Estimating survival when individual-participant data can’t be pooled: potential solutions

Background

Analyzing data from multiple insitutions/countries allows us to understand disease patterns, treatment effectiveness, and survival outcomes on a larger scale (more power!). The best scenario (ideal world) is to pool individual-participant data (IPD) from all participating institutions/countries into a single dataset.

However, life is usually not so easy. Due to privacy regulations (like GDPR) and ethical considerations, sharing individual-level data across borders is more challenging or even not feasbile anymore. :(

Question

How can we perform a survival analysis without access to pooled individual-participant data?

Potential solutions

1. Federated analysis

Federated analysis is an approach where a statistical model is trained on data from multiple sources without the data ever leaving its source.

The basic concept is to combine locally analysed data on a central server, consisting of the following steps:

Local Analysis: Each country fits a survival model (e.g., a Cox PH model) on its own local data.
Share Summaries: Each country shares summary information, like model coefficients or aggregate statistics.
Central Aggregation: A central coordinator combines these summaries to build a single, global model.

References:

Lu, C.-L., et al. (2015). “WebDISCO: a web service for distributed cox model learning without patient-level data sharing.” Journal of the American Medical Informatics Association. https://doi.org/10.1093/jamia/ocv083
NORCAN: In NORDCAN, data were analyzed locally in each country, and aggregated data were sent to the International Agency for Research on Cancer (IARC) for comparison.
Lambert, P. C. (2024). “A practical approach to fitting cancer survival models when data can’t move across borders.” Presentation Slides and Codes.

Note

Lambert et al. have outlined a workflow for this topic:

Researcher A (Country A) fits a survival model on their local data. They then share the model output.
Researcher B (Country B) takes this model output from Country A and compares with Country B.

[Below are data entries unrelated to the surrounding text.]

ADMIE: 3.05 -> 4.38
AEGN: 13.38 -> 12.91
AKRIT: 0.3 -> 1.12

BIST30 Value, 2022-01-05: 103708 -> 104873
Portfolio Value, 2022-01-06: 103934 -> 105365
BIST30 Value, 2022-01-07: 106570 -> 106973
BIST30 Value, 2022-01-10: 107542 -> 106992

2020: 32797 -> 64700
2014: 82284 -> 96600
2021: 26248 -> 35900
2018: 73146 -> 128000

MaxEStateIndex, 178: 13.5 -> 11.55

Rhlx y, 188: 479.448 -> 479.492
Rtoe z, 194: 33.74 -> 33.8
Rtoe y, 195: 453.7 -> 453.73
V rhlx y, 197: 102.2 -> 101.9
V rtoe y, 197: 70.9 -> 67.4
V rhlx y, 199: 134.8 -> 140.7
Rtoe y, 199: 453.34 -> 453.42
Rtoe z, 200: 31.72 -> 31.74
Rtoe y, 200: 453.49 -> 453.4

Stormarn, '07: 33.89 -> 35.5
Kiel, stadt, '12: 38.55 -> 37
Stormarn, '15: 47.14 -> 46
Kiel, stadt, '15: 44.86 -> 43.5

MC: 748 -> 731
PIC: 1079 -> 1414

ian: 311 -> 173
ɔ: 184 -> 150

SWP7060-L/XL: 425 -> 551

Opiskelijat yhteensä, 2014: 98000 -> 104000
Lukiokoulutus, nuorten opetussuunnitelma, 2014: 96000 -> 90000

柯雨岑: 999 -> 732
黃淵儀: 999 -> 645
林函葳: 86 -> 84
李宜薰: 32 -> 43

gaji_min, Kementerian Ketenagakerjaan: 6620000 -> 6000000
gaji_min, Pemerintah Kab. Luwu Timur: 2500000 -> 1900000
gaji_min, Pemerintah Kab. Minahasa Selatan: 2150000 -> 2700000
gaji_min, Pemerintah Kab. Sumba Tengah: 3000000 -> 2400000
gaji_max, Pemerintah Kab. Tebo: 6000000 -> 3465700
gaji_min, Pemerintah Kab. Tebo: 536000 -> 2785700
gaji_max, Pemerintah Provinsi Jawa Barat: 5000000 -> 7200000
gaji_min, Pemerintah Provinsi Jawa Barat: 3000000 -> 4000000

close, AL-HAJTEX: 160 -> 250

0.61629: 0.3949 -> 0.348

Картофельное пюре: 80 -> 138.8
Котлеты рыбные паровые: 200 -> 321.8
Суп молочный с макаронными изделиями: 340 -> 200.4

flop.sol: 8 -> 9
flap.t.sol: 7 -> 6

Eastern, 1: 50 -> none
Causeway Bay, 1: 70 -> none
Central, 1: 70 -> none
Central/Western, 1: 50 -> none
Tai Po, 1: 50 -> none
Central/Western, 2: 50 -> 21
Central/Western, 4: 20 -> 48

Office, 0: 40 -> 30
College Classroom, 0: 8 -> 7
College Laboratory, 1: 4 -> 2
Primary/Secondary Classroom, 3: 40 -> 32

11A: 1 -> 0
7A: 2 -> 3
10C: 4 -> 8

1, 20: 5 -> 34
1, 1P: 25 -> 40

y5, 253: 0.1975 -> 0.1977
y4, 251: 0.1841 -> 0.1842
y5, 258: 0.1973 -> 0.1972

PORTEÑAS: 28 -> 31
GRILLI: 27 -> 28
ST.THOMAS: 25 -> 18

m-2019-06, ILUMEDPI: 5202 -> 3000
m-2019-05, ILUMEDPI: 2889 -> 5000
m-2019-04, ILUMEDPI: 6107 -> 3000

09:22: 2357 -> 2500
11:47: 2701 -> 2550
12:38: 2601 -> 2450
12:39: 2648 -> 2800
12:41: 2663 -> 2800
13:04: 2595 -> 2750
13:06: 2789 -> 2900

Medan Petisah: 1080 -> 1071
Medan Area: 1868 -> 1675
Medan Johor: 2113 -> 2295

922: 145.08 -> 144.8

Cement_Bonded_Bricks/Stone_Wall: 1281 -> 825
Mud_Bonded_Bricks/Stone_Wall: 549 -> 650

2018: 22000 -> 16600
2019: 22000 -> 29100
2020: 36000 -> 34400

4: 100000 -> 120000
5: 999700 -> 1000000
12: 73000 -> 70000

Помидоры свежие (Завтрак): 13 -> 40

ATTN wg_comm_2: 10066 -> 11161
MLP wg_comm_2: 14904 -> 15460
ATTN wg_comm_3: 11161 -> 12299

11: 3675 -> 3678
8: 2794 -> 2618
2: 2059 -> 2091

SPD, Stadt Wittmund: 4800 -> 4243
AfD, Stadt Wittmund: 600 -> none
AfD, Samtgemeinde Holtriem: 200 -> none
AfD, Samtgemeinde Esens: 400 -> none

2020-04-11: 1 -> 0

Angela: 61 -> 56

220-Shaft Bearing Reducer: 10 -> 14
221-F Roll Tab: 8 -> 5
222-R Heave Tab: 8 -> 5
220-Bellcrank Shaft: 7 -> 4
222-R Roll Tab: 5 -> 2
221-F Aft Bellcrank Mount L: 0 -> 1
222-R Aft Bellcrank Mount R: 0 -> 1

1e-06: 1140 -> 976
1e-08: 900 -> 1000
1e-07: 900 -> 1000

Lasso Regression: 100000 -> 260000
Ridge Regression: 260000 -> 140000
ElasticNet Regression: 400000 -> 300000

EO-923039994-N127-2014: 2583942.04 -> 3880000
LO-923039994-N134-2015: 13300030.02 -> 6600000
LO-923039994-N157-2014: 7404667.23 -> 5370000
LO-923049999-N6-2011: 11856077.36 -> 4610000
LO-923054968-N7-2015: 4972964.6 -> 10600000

This allows Researcher B to carry out survival standardisation to compare survival across Countries A and B.

2. Meta-analysis

Two-stage meta-analysis is an alternative statistical method for combining results from multiple studies. Here, we can treat the analysis from each institution/country as a separate “study.”:

Stage 1: Each country calculates summary statistics (e.g., hazard ratios and their standard errors) from its local survival data.
Stage 2: These summary statistics are then pooled using meta-analysis techniques to estimate an overall result.

Note

In contrast to two-stage meta-analysis, one-stage meta-analysis meta-analysis on pooled individual-level data is not feasible, as it still requires all the data to be in one place.

References:

One-stage meta-analysis: Riley, R. D., et al. (2010). “Meta-analysis of individual participant data: rationale, conduct, and reporting.” BMJ. https://doi.org/10.1136/bmj.c221
Two-stage meta-analysis: FIXME

3. Synthetic data generation

An alternative to sharing model results is to share synthetic data. In this approach, each institution generates an artificial dataset that mimics the statistical properties of the real patient data without containing any actual patient information.

References:

Colleagues from Cancer Registry of Norway were developing this approach as well.
Rollo, A., et al. (2024). “SYNDSURV: A simple framework for survival analysis with data distributed across multiple institutions.” Computers in Biology and Medicine. https://doi.org/10.1016/j.compbiomed.2024.108288

Note

A generative Bayesian Network can be used to create synthetic time-to-event data. These synthetic data can then be safely shared and pooled centrally for analysis, providing a privacy-preserving alternative to federated analysis.

4. Aggregate data analysis

When individual-level data cannot be shared, one can use aggregate data (e.g., summary statistics) from each institution/country and perform survival analysis based on the summary statistics.

References FIXME

Summary table

The table below compares different solutions described above when individual-participant data (IPD) cannot be shared across institutions/countries.

Characteristics	Pooled IPD (Ideal world)	1. Federated analysis	2. Two-stage meta-analysis	3. Synthetic data generation	4. Aggregate data analysis
Required all IPD at one place	Yes	No	No	No (Only synthetic data shared)	No (Only aggregate counts shared)
Analysis level	Centralized, on combined IPD.	Model fitting locally; centralized aggregation of model summaries.	Local calculation of summary statistics; central pooling the results.	Centralized, on combined synthetic data.	Centralized, on pooled event and person time counts.
Facility Requirement	Low (statistical software)	High (Central coordination server)	Low (statistical software)	Medium (Data generating process + statistical software)	Low (statistical software)
Advantage	Maximum statistical power and flexibility. No info loss.	Preserves data privacy by sharing only model parameters/gradients	Simple, well-established approach	Synthetic data can be pooled freely and preserving power	Preserves data privacy + may approximate results from IPD
Disadvantage	Legally infeasible due to data privacy	Requires specialized software. Complex coordination.	Less flexible. Allowing report HR but more complicated to pool K-M curves	Requires validated methods for data generation with each country’s approval	Information loss from grouping. Small numbers may still not allowed to be reported.